そんな根拠はないと思うよ。遺跡から見て。
ここに示された長柄豊碕宮は前期難波宮だから7世紀後半。そして確実なのは後岡本宮から初めて正方位だ。
>631年の記事「表仁綏遠の再無く,王子と礼を争い,朝命を宣べずして還る」など
この記事は九州王朝の話。
投稿: 川瀬健一 | 2021年3月21日 (日) 13:27
川瀬さんへ
コメントありがとうございます。
そうですか。
確かめてみたいと思います。
あと,川瀬さんに質問なのですが,
「後岡本宮から確実に正方位」ということでしたら,656年は7世紀半ばというこにはなりませんか?

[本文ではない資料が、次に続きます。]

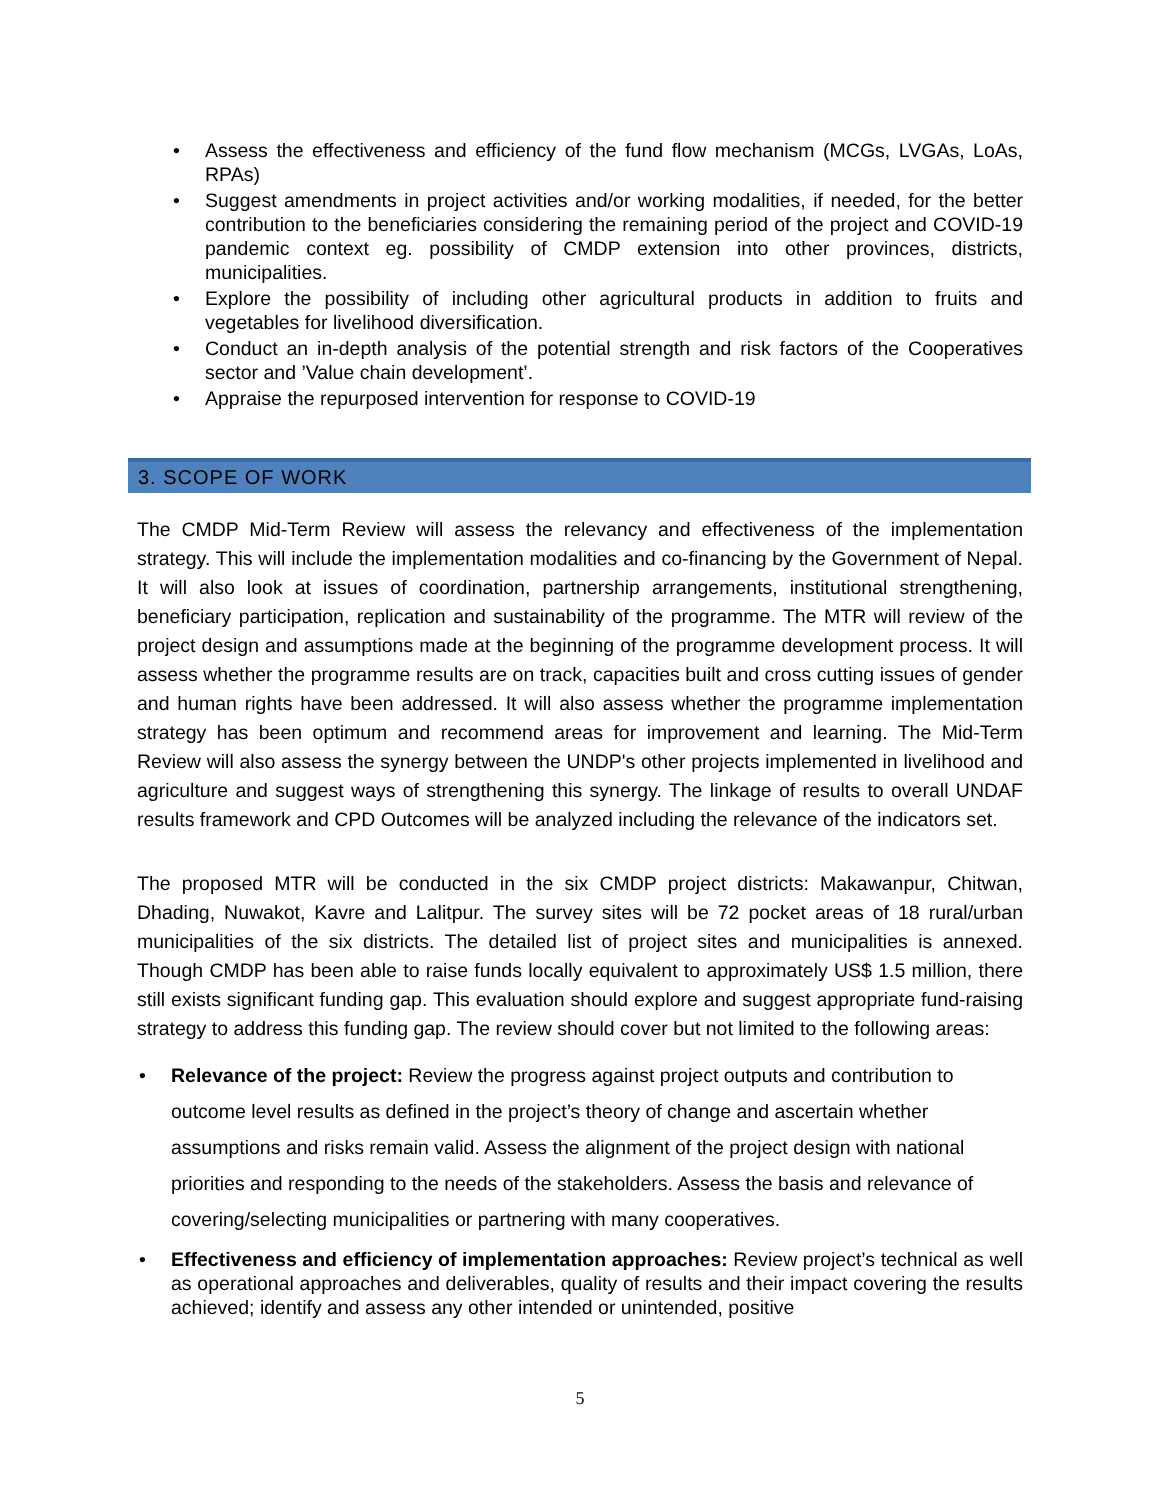• Assess the effectiveness and efficiency of the fund flow mechanism (MCGs, LVGAs, LoAs, RPAs)
• Suggest amendments in project activities and/or working modalities, if needed, for the better contribution to the beneficiaries considering the remaining period of the project and COVID-19 pandemic context eg. possibility of CMDP extension into other provinces, districts, municipalities.
• Explore the possibility of including other agricultural products in addition to fruits and vegetables for livelihood diversification.
• Conduct an in-depth analysis of the potential strength and risk factors of the Cooperatives sector and ’Value chain development’.
• Appraise the repurposed intervention for response to COVID-19
3. SCOPE OF WORK
The CMDP Mid-Term Review will assess the relevancy and effectiveness of the implementation strategy. This will include the implementation modalities and co-financing by the Government of Nepal. It will also look at issues of coordination, partnership arrangements, institutional strengthening, beneficiary participation, replication and sustainability of the programme. The MTR will review of the project design and assumptions made at the beginning of the programme development process. It will assess whether the programme results are on track, capacities built and cross cutting issues of gender and human rights have been addressed. It will also assess whether the programme implementation strategy has been optimum and recommend areas for improvement and learning. The Mid-Term Review will also assess the synergy between the UNDP's other projects implemented in livelihood and agriculture and suggest ways of strengthening this synergy. The linkage of results to overall UNDAF results framework and CPD Outcomes will be analyzed including the relevance of the indicators set.
The proposed MTR will be conducted in the six CMDP project districts: Makawanpur, Chitwan, Dhading, Nuwakot, Kavre and Lalitpur. The survey sites will be 72 pocket areas of 18 rural/urban municipalities of the six districts. The detailed list of project sites and municipalities is annexed. Though CMDP has been able to raise funds locally equivalent to approximately US$ 1.5 million, there still exists significant funding gap. This evaluation should explore and suggest appropriate fund-raising strategy to address this funding gap. The review should cover but not limited to the following areas:
• Relevance of the project: Review the progress against project outputs and contribution to outcome level results as defined in the project’s theory of change and ascertain whether assumptions and risks remain valid. Assess the alignment of the project design with national priorities and responding to the needs of the stakeholders. Assess the basis and relevance of covering/selecting municipalities or partnering with many cooperatives.
• Effectiveness and efficiency of implementation approaches: Review project’s technical as well as operational approaches and deliverables, quality of results and their impact covering the results achieved; identify and assess any other intended or unintended, positive
5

あるいは,その年代比てい自体が間違っているのでしょうか?
資料によっては,「下層の板蓄宮が初めての正方位」というものもあったので・・・。
なにぶん重層遺跡なので難しいところですけど。
I期が飛鳥岡本宮(630 - 636年)
II期が飛鳥板蓋宮(643 - 645、655年)
III期が後飛鳥岡本宮(656 - 660年)、飛鳥浄御原宮(672 - 694年)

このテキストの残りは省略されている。